I bought some hose from Bunnings that is specifically designed for drinking water. I think it was marketed to caravan owners etc to use for their drinking water. I am not sure what temp it is rated to but I have used it tonnes of times with hot water (mine is hotter than 50deg too) and am still here to tell the story! Any old vinyl tubing should handle hot water fairly well too and is around $2/m from the hardware store.


----------



## pokolbinguy

I got my hands on what sounds like the same hose that T.D. had. You can get two forms...one that has a visible ribbing and the other looks more "plasticy".....due to looks I went with the first.

Similar to this but blue


----------



## Screwtop

pokolbinguy said:


> I got my hands on what sounds like the same hose that T.D. had. You can get two forms...one that has a visible ribbing and the other looks more "plasticy".....due to looks I went with the first.
> 
> Similar to this but blue




The Blue


> looks more "plasticy"


 hose is lined with a soft blue coloured plastic, at temps above 80C it melted away where it was attached to my brass quick connects. Clark Rubber is the best place for good reinforced food grade hose, costs a bit more, but geez it's hard to get something good for nothing.

Screwy


----------



## sinkas

Brewing in the Toilet, great!


----------



## MCT

Screwtop said:


> Clark Rubber is the best place for good reinforced food grade hose, costs a bit more, but geez it's hard to get something good for nothing.
> 
> Screwy




+1, I think it's about $4.50 a metre, but it's good quality hose and doesn't kink when hot water/wort is going through it.
I've only used it for 5 brews but I reckon you can't go past it. 

Edit: SPeelLing


----------



## QldKev

No water from a garden hose should ever end up in a brew...


----------



## haysie

QldKev said:


> No water from a garden hose should ever end up in a brew...




Whys that Kev?
If I run silicone hose from my tap to my HLT h34r:

COST A BLOODY FORTUNE


----------



## Zwickel

Im using PUR (polyurethane) tubes.
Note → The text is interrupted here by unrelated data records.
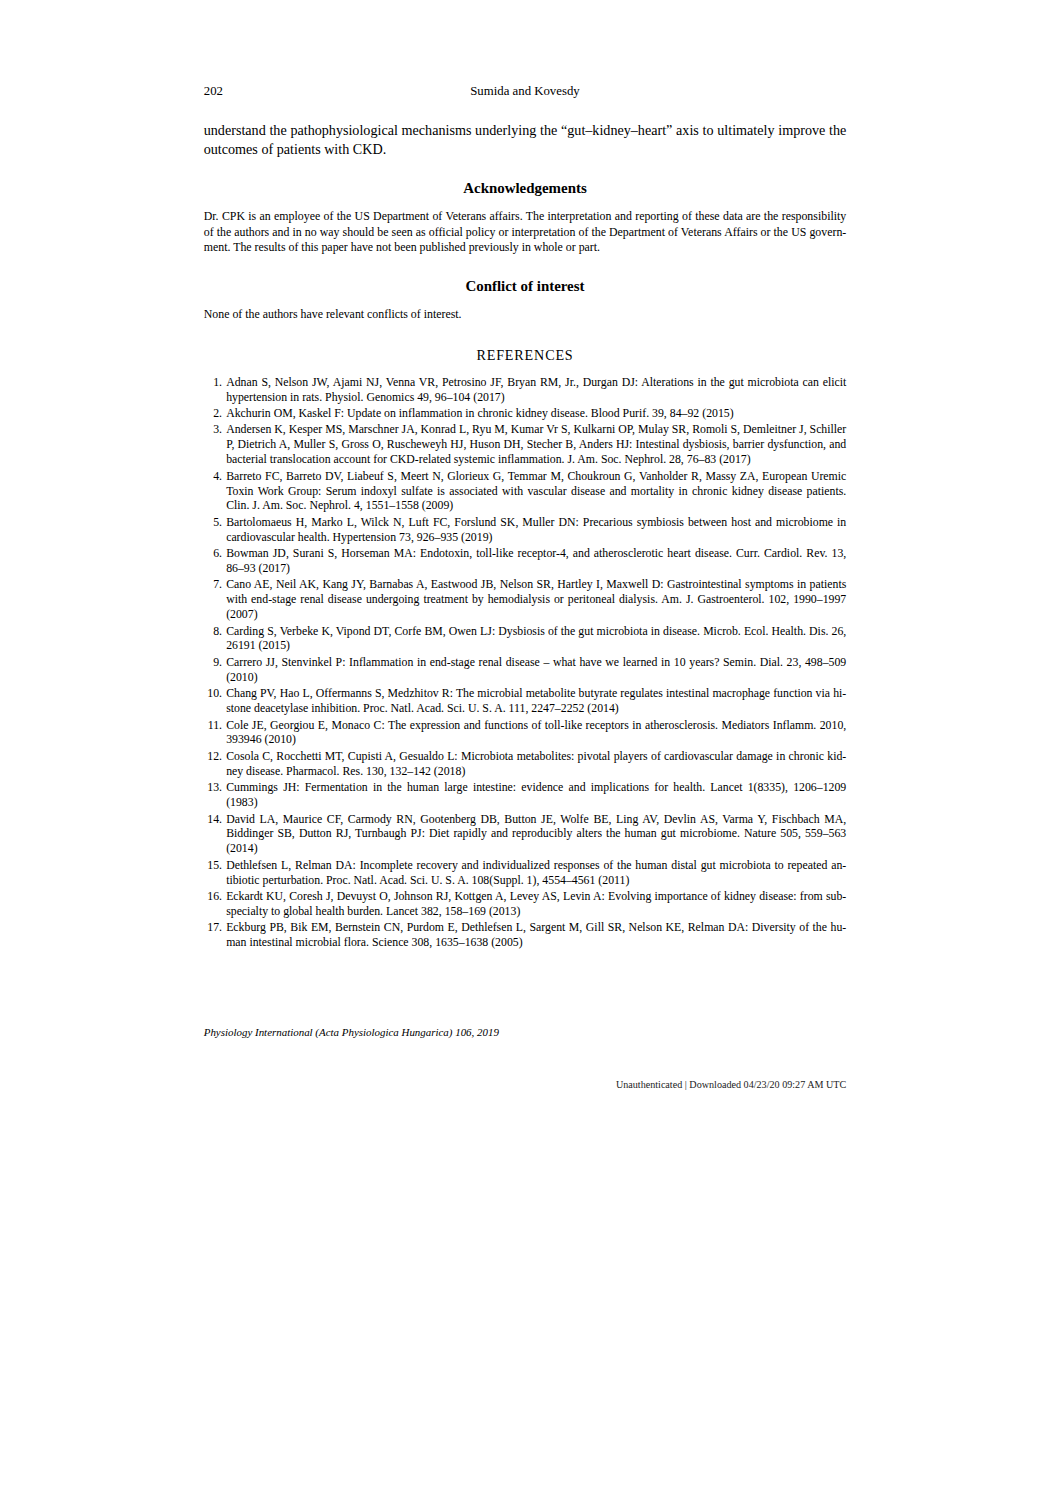202
Sumida and Kovesdy
understand the pathophysiological mechanisms underlying the “gut–kidney–heart” axis to ultimately improve the outcomes of patients with CKD.
Acknowledgements
Dr. CPK is an employee of the US Department of Veterans affairs. The interpretation and reporting of these data are the responsibility of the authors and in no way should be seen as official policy or interpretation of the Department of Veterans Affairs or the US government. The results of this paper have not been published previously in whole or part.
Conflict of interest
None of the authors have relevant conflicts of interest.
REFERENCES
Adnan S, Nelson JW, Ajami NJ, Venna VR, Petrosino JF, Bryan RM, Jr., Durgan DJ: Alterations in the gut microbiota can elicit hypertension in rats. Physiol. Genomics 49, 96–104 (2017)
Akchurin OM, Kaskel F: Update on inflammation in chronic kidney disease. Blood Purif. 39, 84–92 (2015)
Andersen K, Kesper MS, Marschner JA, Konrad L, Ryu M, Kumar Vr S, Kulkarni OP, Mulay SR, Romoli S, Demleitner J, Schiller P, Dietrich A, Muller S, Gross O, Ruscheweyh HJ, Huson DH, Stecher B, Anders HJ: Intestinal dysbiosis, barrier dysfunction, and bacterial translocation account for CKD-related systemic inflammation. J. Am. Soc. Nephrol. 28, 76–83 (2017)
Barreto FC, Barreto DV, Liabeuf S, Meert N, Glorieux G, Temmar M, Choukroun G, Vanholder R, Massy ZA, European Uremic Toxin Work Group: Serum indoxyl sulfate is associated with vascular disease and mortality in chronic kidney disease patients. Clin. J. Am. Soc. Nephrol. 4, 1551–1558 (2009)
Bartolomaeus H, Marko L, Wilck N, Luft FC, Forslund SK, Muller DN: Precarious symbiosis between host and microbiome in cardiovascular health. Hypertension 73, 926–935 (2019)
Bowman JD, Surani S, Horseman MA: Endotoxin, toll-like receptor-4, and atherosclerotic heart disease. Curr. Cardiol. Rev. 13, 86–93 (2017)
Cano AE, Neil AK, Kang JY, Barnabas A, Eastwood JB, Nelson SR, Hartley I, Maxwell D: Gastrointestinal symptoms in patients with end-stage renal disease undergoing treatment by hemodialysis or peritoneal dialysis. Am. J. Gastroenterol. 102, 1990–1997 (2007)
Carding S, Verbeke K, Vipond DT, Corfe BM, Owen LJ: Dysbiosis of the gut microbiota in disease. Microb. Ecol. Health. Dis. 26, 26191 (2015)
Carrero JJ, Stenvinkel P: Inflammation in end-stage renal disease – what have we learned in 10 years? Semin. Dial. 23, 498–509 (2010)
Chang PV, Hao L, Offermanns S, Medzhitov R: The microbial metabolite butyrate regulates intestinal macrophage function via histone deacetylase inhibition. Proc. Natl. Acad. Sci. U. S. A. 111, 2247–2252 (2014)
Cole JE, Georgiou E, Monaco C: The expression and functions of toll-like receptors in atherosclerosis. Mediators Inflamm. 2010, 393946 (2010)
Cosola C, Rocchetti MT, Cupisti A, Gesualdo L: Microbiota metabolites: pivotal players of cardiovascular damage in chronic kidney disease. Pharmacol. Res. 130, 132–142 (2018)
Cummings JH: Fermentation in the human large intestine: evidence and implications for health. Lancet 1(8335), 1206–1209 (1983)
David LA, Maurice CF, Carmody RN, Gootenberg DB, Button JE, Wolfe BE, Ling AV, Devlin AS, Varma Y, Fischbach MA, Biddinger SB, Dutton RJ, Turnbaugh PJ: Diet rapidly and reproducibly alters the human gut microbiome. Nature 505, 559–563 (2014)
Dethlefsen L, Relman DA: Incomplete recovery and individualized responses of the human distal gut microbiota to repeated antibiotic perturbation. Proc. Natl. Acad. Sci. U. S. A. 108(Suppl. 1), 4554–4561 (2011)
Eckardt KU, Coresh J, Devuyst O, Johnson RJ, Kottgen A, Levey AS, Levin A: Evolving importance of kidney disease: from subspecialty to global health burden. Lancet 382, 158–169 (2013)
Eckburg PB, Bik EM, Bernstein CN, Purdom E, Dethlefsen L, Sargent M, Gill SR, Nelson KE, Relman DA: Diversity of the human intestinal microbial flora. Science 308, 1635–1638 (2005)
Physiology International (Acta Physiologica Hungarica) 106, 2019
Unauthenticated | Downloaded 04/23/20 09:27 AM UTC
They are cheaper than silicone, anyway more resistant, holds up to 12000KPa, temp-resistant, foodgrade, practically unkaputtable.

Cheers :icon_cheers:


----------



## Online Brewing Supplies

QldKev said:


> No water from a garden hose should ever end up in a brew...


Yep suck the water from your cheap garden hose in summer, and taste it , not good.What goes into the brew will turn up at the end from my experience.I use caravan hose(Bunnings) for cold water pre carbon filter then reinfoced heat rated hose for transfers.
GB


----------



## hewy

Gryphon Brewing said:


> Yep suck the water from your cheap garden hose in summer, and taste it , not good.What goes into the brew will turn up at the end from my experience.I use caravan hose(Bunnings) for cold water pre carbon filter then reinfoced heat rated hose for transfers.
> GB



Is that a hose that has been sitting in the sun all day everyday?

I use regular garden hose for some transfers and havent noticed any off flavours, mind you this is not the same garden hose that sits outside. Also, having said that, I dont use it for high temperature transfers, usually only from fermenter to keg or any other low temp transfers.

You are probably better off spending the few extra bucks for food grade hose, just to be safe.


----------



## T.D.

I tend to find that if you run a bit of water through before using it, you don't end up with any hose flavour, providing that the hose is relatively new. Would be a different story if using hot water I would presume.


----------



## mfdes

I would be concerned as much about rubber and plastic contaminants... zinc, cadmium, lead, etc... than flavour. Garden hoses are a definite no. Hoses specifically food grade may only be designed for cold water. I would stick with one that is guaranteed to work when hot. I use a vinyl hose to run water from my tank to the chiller (cold) and a silicone hose to recirculate the hot water back to the tank.

M


----------



## Rod

I am a grey nomader , read caravanner

It is essential to use food grade hose to fill your water tank ,

"clear' white hose from bunnings

If you use ordinary garden hose the water is undrinkable

Rod


----------